YOUR GOAL
Please count the lines in the records that contain the string "inte". Case matters. Reply with the number only.

RECORDS PROVIDED
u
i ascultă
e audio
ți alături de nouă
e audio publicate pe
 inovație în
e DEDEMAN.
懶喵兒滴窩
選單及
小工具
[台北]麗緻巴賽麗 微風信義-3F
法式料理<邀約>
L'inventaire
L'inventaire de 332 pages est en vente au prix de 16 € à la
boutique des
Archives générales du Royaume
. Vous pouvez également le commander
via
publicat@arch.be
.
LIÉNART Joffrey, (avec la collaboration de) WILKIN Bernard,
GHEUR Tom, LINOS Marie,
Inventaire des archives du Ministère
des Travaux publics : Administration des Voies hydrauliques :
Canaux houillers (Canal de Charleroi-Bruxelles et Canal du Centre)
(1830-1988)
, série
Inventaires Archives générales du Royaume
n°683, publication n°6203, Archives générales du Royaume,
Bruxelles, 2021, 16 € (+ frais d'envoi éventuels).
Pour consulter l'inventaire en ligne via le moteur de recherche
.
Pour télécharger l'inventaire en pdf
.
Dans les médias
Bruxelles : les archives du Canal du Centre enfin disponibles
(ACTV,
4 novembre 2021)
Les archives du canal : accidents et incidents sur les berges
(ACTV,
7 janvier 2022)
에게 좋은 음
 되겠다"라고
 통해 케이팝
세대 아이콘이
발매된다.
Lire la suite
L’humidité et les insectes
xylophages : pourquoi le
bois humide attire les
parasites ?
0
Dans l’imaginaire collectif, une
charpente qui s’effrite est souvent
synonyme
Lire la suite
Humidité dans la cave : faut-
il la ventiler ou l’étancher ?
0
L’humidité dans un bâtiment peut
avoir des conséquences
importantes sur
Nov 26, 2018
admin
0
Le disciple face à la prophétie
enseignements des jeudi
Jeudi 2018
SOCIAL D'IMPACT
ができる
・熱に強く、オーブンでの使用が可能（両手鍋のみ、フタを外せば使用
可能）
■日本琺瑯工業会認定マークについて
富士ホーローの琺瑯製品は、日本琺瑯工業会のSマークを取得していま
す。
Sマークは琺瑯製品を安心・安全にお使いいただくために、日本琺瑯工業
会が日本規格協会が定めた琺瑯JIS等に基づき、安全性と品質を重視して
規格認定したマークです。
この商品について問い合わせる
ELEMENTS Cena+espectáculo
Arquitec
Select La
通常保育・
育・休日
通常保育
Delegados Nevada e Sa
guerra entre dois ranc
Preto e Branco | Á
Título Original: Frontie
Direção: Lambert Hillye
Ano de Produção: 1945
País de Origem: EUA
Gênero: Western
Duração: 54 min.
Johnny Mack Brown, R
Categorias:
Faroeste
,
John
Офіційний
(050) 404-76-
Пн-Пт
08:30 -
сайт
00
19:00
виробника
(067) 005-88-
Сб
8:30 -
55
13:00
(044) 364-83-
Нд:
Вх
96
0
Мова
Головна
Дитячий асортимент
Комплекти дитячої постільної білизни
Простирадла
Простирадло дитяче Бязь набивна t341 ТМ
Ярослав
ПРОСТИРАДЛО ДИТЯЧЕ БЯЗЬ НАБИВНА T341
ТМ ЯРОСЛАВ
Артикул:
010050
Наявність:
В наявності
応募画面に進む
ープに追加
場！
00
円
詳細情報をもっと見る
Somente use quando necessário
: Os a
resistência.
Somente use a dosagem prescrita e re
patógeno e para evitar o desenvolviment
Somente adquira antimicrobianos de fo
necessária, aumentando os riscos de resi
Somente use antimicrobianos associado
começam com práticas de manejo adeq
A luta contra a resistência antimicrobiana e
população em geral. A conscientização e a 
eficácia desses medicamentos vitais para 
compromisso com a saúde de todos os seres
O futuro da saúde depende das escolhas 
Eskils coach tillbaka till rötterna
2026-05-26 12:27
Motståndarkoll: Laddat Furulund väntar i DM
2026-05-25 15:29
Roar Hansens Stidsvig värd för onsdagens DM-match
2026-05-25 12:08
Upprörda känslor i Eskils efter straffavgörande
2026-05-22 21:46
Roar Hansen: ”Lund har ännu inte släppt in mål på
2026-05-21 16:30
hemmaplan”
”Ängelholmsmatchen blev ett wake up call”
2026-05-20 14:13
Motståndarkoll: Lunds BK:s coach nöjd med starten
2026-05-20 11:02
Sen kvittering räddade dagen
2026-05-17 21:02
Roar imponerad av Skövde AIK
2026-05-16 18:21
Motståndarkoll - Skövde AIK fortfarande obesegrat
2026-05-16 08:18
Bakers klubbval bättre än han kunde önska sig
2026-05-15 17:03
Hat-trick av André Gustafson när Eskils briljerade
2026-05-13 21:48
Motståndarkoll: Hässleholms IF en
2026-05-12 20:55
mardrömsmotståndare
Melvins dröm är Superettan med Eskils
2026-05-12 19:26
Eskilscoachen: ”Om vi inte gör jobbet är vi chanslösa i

FINISHED EXERCISE
2